*EXTRACT PROVIDED*:
===============

Right now, the number of people experiencing homelessness exceeds shelter capacity by hundreds, according to City of Salem Human Rights and Federal Compliance Manager Gretchen Bennett.

“I don’t want to miss the opportunity to recognize, of course, that it’s difficult for a park, an undeveloped part of a park, to be a place fit for human habitation in general,” Bennett said. “It really underscores the need and the crisis in our community for more places for people to be able to be.”

The city sees area flooding nearly every year, according to the city’s emergency preparedness manager Gregory Walsh.

He said his team was watching the forecast last week and by Friday they started working with homeless advocate partners to get the word out about the potential for significant flooding.

“That’s immediately a vulnerable group that we try to look and to try to make sure that we get in there and give them dedicated services to take care of them the best way they can,” Walsh said.  

However, some of the people who woke up to flooded tents in Cascades Gateway Park say they did not get advanced warning.  

“We didn’t have any fair warning that it was going to flood, and we should have had a lot more time than what we did,” Reynolds said. “We got woken up, saying, ‘Get out of your camp, get out of your camp’ because we had water that was going up the bottom of our tent.”

Those willing to speak with KGW at the park told us that when police arrived, they didn’t get the help they needed.

“The fact that we lost everything and the first responders aren’t willing to help us, when we need help they’d rather harass us and give us tickets than help us, when that’s what their job is to do,” Reynolds said.

“I just hate that, and my immediate response is that I’d love to talk to anyone who is feeling that way,” Bennett said. “We would expect our police and any city employee to treat everybody with complete respect. So, I would absolutely want to talk to people and see if I can remedy that situation. That’s not OK.”

===============

*SUPPLIED MATERIAL*:
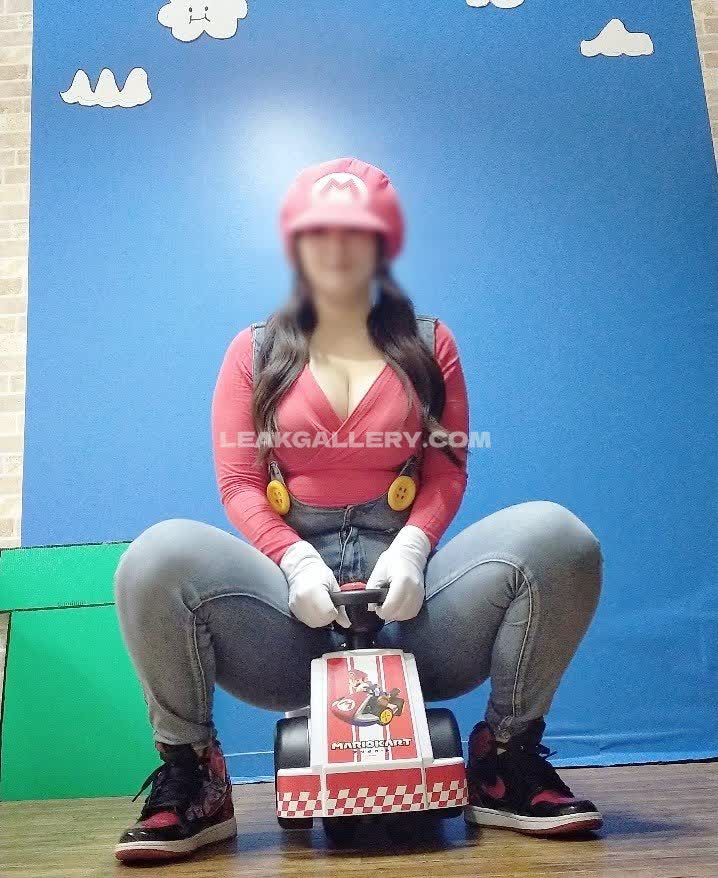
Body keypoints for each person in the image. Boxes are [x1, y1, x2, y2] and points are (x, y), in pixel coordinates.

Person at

===============

*WHAT THIS EXERCISE ASKS*:
a: Answer these from the article on flooding at a Salem homeless camp:
(i) What is Gregory Walsh's job with the city?
(ii) In which park did people wake up to flooded tents?
(iii) On what day did Walsh's team begin working with homeless advocate partners to spread word of possible flooding?
b: Carry on the article about flooding at the Salem homeless camp, picking up right after its final sentence.

*RESPONSES FOR EACH TASK*:
a:
(i) He is the city's emergency preparedness manager.
(ii) Cascades Gateway Park.
(iii) Friday.

b:
Bennett said there are drier areas in the parks at higher elevations further away from the river. They’ve encouraged people to move their tents to those areas.

RELATED: More homeless people dying on Multnomah County's streets

DJ Vincent is a pastor and director of one of the nonprofit groups the city partners with, Church at the Park.

He said on Sunday they gave out 50 sleeping bags, tents, and tarps to people who were displaced by the flooding. However, he knows the need is greater than the resources and this heartbreaking flooding only illustrates how dire the need is in Salem.

“It was also an acknowledgement that we’re behind when it comes to affordable housing, when it comes to the number of shelter beds,” Vincent said. "And then we’re actively working, Gretchen and I will be working later today on how can we open up some of these managed camps, where we know they’re going to be out of a flood area, where we know they’re going to be dry, and we can provide sanitation services.”

For the folks who’ve lost everything, they say they need more, immediate help.

“It was cold, freezing, just ridiculous. We need to get more help. I’m ashamed of how the city of Salem has been acting with the whole situation, period,” Jonson said.

KGW reached out to the Salem Police Department for comment, but hadn’t hear back by the time the story aired.